Brief regering : Ontwikkelingen proces eventuele verkoop TenneT Duitsland
28 165 Deelnemingenbeleid rijksoverheid
Nr. 409
BRIEF VAN DE MINISTER VAN FINANCIËN
Aan de Voorzitter van de Tweede Kamer der Staten-Generaal
Den Haag, 6 juli 2023
Met deze brief informeer ik u, mede namens de Minister voor Klimaat en Energie, over
de laatste ontwikkelingen in het proces rondom een eventuele verkoop van TenneT Duitsland.
Zoals bekend, onderzoekt het kabinet momenteel of een volledige verkoop van TenneT
Duitsland aan de Duitse staat onder acceptabele voorwaarden mogelijk is.
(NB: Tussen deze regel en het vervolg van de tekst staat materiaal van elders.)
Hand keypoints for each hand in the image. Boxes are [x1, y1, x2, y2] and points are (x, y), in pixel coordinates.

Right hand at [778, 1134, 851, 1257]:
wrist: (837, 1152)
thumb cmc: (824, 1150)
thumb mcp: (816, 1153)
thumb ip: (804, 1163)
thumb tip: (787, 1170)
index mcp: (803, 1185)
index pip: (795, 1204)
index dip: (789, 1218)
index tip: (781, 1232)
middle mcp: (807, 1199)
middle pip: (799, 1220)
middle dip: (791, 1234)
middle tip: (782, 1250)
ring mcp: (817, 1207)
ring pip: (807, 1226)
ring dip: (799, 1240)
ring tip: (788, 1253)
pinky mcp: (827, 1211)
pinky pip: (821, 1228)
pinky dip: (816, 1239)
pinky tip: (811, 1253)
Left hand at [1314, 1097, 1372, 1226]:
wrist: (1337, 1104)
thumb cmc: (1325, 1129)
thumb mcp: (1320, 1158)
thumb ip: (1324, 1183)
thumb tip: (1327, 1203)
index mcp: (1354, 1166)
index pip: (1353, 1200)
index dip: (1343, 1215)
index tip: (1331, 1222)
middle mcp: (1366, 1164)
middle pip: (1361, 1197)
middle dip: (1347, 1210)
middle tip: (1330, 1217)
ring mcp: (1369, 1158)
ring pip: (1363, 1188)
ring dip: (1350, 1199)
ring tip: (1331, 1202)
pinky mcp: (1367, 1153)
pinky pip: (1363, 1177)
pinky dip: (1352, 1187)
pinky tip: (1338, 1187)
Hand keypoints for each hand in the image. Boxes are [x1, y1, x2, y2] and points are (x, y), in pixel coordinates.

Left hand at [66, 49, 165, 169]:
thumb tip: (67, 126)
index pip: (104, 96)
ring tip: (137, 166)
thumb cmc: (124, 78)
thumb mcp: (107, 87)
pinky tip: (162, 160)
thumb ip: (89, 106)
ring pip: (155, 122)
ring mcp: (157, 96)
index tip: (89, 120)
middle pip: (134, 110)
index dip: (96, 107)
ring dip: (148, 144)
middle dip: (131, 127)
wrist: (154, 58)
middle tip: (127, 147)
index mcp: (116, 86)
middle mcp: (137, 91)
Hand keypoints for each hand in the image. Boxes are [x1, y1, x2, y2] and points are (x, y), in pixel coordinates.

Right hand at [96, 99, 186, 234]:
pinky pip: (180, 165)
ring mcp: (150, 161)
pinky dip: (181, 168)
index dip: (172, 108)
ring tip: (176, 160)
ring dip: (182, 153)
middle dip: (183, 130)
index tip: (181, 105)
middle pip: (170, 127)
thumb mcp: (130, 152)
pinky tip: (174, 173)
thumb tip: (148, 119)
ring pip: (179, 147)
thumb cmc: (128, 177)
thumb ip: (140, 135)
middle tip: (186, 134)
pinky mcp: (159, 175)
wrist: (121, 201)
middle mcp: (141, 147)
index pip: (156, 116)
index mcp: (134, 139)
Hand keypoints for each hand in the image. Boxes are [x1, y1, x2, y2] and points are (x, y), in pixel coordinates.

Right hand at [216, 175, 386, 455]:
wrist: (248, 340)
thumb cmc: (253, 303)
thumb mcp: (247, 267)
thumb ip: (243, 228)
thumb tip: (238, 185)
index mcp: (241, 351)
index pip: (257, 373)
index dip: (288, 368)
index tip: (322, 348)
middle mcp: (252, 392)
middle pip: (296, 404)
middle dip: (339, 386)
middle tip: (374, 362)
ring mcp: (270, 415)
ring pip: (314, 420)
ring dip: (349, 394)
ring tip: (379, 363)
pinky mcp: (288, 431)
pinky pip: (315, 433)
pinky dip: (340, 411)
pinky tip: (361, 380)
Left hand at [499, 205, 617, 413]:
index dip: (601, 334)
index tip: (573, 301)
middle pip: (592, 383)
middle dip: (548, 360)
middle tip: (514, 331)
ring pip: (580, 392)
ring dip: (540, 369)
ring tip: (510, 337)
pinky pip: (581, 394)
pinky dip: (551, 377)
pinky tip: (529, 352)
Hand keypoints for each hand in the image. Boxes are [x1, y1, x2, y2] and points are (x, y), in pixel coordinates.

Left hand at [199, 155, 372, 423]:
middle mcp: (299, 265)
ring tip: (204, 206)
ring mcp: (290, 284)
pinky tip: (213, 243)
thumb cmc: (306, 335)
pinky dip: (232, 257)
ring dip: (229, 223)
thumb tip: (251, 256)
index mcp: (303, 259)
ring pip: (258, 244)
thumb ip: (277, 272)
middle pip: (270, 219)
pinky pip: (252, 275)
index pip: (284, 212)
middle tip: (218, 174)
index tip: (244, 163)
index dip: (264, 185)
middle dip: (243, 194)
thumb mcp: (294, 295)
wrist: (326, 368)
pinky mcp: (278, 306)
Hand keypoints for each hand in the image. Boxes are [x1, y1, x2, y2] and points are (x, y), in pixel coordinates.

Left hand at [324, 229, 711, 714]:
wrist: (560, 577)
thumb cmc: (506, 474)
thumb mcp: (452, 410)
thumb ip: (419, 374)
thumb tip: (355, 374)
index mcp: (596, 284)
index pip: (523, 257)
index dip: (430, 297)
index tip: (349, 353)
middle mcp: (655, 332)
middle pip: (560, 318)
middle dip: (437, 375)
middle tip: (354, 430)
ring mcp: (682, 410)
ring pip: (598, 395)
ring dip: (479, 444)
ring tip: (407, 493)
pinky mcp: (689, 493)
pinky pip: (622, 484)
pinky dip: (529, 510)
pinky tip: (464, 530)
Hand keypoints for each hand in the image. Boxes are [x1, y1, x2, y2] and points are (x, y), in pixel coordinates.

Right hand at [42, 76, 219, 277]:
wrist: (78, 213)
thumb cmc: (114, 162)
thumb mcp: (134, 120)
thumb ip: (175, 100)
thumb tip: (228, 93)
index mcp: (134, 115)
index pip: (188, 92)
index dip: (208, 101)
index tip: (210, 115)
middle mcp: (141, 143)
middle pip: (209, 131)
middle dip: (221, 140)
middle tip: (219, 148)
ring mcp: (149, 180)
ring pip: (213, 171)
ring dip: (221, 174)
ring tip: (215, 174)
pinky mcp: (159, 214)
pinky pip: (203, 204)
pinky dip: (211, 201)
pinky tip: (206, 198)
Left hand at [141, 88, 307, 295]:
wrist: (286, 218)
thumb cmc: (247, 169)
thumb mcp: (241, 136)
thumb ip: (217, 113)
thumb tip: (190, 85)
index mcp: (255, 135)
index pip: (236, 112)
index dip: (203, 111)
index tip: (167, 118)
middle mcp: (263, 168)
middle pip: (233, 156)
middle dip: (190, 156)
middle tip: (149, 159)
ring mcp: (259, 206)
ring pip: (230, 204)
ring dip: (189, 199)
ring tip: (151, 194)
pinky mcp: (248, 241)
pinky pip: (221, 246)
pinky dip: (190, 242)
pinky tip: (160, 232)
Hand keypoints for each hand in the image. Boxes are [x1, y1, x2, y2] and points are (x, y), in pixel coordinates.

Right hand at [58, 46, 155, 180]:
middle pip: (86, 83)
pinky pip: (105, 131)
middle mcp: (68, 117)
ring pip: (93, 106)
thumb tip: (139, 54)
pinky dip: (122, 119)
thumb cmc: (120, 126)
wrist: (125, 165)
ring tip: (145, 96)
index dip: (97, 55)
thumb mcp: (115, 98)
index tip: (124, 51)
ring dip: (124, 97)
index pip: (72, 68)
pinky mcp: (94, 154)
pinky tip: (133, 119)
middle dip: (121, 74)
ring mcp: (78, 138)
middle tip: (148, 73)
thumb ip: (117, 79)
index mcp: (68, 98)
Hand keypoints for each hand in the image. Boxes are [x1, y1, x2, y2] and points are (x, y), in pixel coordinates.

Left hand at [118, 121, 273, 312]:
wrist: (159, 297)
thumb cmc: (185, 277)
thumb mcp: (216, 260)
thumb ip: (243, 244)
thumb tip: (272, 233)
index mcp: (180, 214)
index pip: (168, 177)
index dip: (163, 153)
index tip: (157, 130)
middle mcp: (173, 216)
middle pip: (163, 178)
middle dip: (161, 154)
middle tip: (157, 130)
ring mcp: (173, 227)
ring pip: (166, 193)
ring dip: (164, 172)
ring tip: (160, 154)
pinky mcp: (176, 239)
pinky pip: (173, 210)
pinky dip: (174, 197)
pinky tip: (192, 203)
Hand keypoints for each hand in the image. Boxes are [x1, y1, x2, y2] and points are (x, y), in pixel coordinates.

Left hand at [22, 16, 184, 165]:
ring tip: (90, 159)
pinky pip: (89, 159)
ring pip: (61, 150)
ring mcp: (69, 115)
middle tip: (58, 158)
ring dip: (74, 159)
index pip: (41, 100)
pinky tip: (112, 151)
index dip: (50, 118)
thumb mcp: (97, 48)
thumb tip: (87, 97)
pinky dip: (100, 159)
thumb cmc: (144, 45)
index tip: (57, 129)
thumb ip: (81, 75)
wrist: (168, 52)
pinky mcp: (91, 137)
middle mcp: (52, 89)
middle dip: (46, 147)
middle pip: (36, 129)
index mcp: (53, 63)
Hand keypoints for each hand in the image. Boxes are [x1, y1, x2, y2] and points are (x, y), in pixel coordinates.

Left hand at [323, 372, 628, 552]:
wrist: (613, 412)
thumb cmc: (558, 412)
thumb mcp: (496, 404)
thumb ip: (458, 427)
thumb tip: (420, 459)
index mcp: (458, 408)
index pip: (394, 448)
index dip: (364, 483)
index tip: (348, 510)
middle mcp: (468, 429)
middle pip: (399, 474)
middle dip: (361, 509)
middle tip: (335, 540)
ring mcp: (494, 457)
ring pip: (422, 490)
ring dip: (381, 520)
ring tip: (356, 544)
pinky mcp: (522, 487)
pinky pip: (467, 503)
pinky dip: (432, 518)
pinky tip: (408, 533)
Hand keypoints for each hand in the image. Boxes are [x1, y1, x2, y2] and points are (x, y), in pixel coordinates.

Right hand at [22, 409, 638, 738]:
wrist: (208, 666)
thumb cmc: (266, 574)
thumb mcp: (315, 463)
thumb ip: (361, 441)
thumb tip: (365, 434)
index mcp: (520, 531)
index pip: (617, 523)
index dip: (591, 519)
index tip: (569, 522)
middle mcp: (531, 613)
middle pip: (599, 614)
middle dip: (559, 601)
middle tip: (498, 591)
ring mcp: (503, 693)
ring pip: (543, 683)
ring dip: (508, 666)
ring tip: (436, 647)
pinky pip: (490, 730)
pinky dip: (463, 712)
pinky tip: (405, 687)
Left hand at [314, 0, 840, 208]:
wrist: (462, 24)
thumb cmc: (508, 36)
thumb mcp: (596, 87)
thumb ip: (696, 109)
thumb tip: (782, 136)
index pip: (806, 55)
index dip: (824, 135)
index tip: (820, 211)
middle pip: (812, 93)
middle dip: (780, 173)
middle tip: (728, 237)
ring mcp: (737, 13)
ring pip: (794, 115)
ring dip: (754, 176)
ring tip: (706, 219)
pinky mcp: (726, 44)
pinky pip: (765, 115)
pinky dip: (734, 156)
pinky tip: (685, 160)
Op basis
van een brede weging van verschillende factoren zoals uiteengezet in de Kamerbrief
van 24 februari jl.1 van de Minister voor Klimaat en Energie en mijzelf beschouwt het kabinet dit als
voorkeursscenario. Daarbij zijn wel drie randvoorwaarden geformuleerd:
a) De continuïteit van de Nederlandse operatie mag door een splitsingsproces niet in
gevaar komen.
b) De belangrijkste synergievoordelen moeten zo veel mogelijk behouden blijven door middel
van samenwerkingsafspraken tussen zowel TenneT Nederland en TenneT Duitsland als beide
staten.
c) Een volledige verkoop van TenneT Duitsland is alleen aan de orde tegen een overtuigende
en marktconforme prijs, die de waarde van het bedrijf weerspiegelt.
Pas als duidelijk is of een transactie onder deze voorwaarden mogelijk is, kan het
kabinet definitief besluiten of een volledige verkoop van TenneT Duitsland inderdaad
wenselijk is. Tot die tijd worden geen onomkeerbare stappen gezet.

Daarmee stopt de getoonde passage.